Children of Undocumented Immigrants Pay the Price
For the undocumented in America there is little doubt that the acts of migrants have direct consequences for their children. On November 7th, for instance, an astounding 71 percent of voters in Arizona passed a referendum which states that only U.S. citizens and legal residents are eligible for in-state college tuition rates, tuition and fee waivers, and financial assistance. These are kids brought by their parents to this country as young children, in many instances infants in their mothers' arms, and in every instance as children for whom the decision to come here was made without their participation. And yet, they are paying the price, perhaps with their futures. The same referendum would deny childcare to the U.S.-citizen children of undocumented parents. Yes, the child is a citizen of the United States, but voters concluded that to provide the child with care is to reward the parents for the sin of seeking a better life in America.
Even without new laws such as Arizona's, undocumented children already lead precarious lives in the United States. Take the "Wilson Four," for example. In 2002, a group of students from Wilson High School in Phoenix who won an international science competition were rewarded with a visit to Niagara Falls. As an appeals court recently concluded, they were subjected to illegal racial profiling when, at the Canadian border, U.S. immigration officials detained and initiated deportation proceedings against them. One of the Wilson Four, incidentally, has dreams of joining the U.S. Army to defend this country. But he will be unable to do so as long as he lacks legal status.
The Development, Relief, and Education for Alien Minors (DREAM) Act—which was made part of the Comprehensive Immigration Reform Act of 2006 passed by the Senate last year—would remedy this injustice.
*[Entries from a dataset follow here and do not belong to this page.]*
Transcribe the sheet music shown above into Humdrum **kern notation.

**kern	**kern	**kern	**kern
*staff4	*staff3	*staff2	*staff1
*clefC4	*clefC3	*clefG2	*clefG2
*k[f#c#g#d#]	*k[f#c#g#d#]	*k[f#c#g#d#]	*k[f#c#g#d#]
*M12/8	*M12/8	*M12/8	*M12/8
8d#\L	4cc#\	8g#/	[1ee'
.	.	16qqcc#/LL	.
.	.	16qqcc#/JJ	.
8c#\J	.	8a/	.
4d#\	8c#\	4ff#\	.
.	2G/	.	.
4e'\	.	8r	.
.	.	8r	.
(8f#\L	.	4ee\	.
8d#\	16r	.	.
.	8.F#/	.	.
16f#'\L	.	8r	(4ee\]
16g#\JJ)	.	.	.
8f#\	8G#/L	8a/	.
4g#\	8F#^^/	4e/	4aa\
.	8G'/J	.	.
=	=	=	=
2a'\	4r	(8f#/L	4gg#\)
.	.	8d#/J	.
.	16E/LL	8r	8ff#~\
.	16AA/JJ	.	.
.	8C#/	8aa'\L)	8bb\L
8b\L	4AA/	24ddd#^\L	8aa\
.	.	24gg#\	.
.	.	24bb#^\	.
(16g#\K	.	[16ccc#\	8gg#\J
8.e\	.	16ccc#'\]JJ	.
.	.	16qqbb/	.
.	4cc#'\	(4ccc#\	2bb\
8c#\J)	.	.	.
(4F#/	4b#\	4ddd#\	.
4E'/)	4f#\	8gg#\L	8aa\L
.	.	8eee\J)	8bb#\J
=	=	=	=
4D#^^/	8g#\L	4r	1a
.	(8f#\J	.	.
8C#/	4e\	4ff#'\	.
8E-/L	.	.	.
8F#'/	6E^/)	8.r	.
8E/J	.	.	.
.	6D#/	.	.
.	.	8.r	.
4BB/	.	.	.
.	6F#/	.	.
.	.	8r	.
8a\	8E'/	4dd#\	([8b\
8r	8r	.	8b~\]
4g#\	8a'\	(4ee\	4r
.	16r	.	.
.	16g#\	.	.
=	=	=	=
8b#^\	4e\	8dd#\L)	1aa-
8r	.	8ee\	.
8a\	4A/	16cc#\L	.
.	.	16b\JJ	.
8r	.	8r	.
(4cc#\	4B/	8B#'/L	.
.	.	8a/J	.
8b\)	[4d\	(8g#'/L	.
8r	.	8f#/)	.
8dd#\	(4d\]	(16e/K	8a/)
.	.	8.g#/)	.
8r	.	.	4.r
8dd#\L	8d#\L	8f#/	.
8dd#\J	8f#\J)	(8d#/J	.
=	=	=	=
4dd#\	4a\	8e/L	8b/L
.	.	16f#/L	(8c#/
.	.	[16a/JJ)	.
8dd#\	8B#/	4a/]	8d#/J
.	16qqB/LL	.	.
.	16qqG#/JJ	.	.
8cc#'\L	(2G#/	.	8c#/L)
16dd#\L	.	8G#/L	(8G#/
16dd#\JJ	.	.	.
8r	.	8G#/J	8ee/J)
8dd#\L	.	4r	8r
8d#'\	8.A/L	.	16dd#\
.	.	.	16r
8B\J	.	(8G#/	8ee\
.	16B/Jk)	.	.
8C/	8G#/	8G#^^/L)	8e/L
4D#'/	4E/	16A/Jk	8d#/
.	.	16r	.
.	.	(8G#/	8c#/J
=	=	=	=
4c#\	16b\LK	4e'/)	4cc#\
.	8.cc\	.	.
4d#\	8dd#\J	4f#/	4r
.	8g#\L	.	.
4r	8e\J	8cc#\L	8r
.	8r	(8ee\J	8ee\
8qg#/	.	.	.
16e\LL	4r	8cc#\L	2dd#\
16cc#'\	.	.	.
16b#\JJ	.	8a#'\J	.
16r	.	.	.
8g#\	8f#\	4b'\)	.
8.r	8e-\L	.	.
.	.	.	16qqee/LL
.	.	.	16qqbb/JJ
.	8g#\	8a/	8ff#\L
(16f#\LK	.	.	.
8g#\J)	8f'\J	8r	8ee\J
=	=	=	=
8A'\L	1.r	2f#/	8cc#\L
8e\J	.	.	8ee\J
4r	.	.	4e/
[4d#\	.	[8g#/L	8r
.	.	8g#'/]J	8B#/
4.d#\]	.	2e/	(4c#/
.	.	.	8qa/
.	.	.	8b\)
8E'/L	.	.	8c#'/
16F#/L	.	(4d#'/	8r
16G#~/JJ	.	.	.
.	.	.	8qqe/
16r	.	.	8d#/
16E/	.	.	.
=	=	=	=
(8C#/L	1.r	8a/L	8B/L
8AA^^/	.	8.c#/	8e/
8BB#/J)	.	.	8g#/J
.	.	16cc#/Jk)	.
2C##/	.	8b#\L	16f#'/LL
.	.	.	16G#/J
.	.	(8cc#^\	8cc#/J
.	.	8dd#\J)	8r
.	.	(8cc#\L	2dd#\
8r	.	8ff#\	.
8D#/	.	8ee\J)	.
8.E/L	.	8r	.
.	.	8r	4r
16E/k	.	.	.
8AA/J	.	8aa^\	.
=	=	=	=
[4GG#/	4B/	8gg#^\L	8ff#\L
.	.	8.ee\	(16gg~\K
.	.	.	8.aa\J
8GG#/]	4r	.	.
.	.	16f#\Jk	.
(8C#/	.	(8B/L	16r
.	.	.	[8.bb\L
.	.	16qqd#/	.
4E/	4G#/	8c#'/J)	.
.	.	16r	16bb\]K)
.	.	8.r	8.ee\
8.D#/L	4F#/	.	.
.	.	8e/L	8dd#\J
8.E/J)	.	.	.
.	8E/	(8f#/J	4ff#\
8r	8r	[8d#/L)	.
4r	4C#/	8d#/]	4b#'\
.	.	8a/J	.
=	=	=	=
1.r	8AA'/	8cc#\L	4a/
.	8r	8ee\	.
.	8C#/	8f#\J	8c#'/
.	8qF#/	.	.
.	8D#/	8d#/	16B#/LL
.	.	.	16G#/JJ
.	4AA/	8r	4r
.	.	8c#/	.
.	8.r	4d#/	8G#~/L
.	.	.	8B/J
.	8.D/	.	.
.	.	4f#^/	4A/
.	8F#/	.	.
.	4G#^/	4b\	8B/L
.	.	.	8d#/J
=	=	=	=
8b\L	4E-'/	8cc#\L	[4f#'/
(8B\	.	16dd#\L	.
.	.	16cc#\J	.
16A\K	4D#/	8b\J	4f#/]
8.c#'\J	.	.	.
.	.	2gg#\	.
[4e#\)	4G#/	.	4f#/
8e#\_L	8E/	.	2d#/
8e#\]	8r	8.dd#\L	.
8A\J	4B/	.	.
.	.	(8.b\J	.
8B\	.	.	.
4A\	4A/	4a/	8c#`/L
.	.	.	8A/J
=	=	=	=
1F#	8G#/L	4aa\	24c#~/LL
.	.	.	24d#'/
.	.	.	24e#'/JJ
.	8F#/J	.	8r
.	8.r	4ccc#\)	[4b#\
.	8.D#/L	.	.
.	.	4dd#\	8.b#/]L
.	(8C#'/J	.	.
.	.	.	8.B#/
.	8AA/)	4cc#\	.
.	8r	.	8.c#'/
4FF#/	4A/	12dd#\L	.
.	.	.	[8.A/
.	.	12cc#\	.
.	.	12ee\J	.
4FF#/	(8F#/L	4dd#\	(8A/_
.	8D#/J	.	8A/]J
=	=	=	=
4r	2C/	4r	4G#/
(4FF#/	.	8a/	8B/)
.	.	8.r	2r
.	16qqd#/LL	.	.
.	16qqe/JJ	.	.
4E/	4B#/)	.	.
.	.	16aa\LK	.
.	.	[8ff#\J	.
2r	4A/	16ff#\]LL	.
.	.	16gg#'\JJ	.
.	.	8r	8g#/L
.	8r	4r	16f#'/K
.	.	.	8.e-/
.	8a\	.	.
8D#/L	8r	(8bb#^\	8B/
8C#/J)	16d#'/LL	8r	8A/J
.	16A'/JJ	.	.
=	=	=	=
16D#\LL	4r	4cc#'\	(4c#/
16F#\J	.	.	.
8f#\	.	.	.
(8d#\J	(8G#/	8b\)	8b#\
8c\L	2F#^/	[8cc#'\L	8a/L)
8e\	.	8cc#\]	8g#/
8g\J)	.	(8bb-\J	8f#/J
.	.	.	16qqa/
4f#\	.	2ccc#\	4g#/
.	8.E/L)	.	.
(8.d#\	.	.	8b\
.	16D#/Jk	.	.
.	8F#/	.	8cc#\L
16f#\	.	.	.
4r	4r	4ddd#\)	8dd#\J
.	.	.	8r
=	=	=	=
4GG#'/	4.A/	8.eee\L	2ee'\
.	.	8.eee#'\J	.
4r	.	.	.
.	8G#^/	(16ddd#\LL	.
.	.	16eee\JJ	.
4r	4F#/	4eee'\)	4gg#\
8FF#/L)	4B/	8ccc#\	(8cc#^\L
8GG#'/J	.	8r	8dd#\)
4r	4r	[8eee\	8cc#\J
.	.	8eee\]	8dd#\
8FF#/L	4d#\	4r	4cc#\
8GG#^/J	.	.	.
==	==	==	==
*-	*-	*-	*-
The bill would offer a pathway to conditional legal status for unauthorized youth who arrived in the United States before age 16, have been here for five years, and have graduated from high school or obtained a GED. Those who obtain conditional legal status would be eligible for permanent legal status—and, five years after that, U.S. citizenship—if they attend college or join the military. Moreover, the bill would allow states to offer these students in-state tuition rates. If the DREAM Act were passed, a Migration Policy Institute report estimates, 360,000 unauthorized high-school graduates age 18 to 24 would immediately become eligible for conditional legal status and about 715,000 more youth age 5 to 17 would become eligible in the future.
The DREAM Act has been debated for a decade. And for a decade opponents of the bill who argue it rewards the illegal acts of parents have won. There is, of course, a perverse logic to this argument. To absolve the child of the taint of a crime that the child did not commit is to give advantage to the one who did. Denying justice to the innocent child is, therefore, a way to extract punishment from the guilty parent.
Now that a new Congress has arrived in Washington, there finally is hope that justice will prevail. The STRIVE Act, a bipartisan bill introduced in March, incorporates the DREAM Act as well. Only Congress can and must decide whether or not federal law will let hundreds of thousands of children continue to suffer the consequences of parental acts over which they had no control.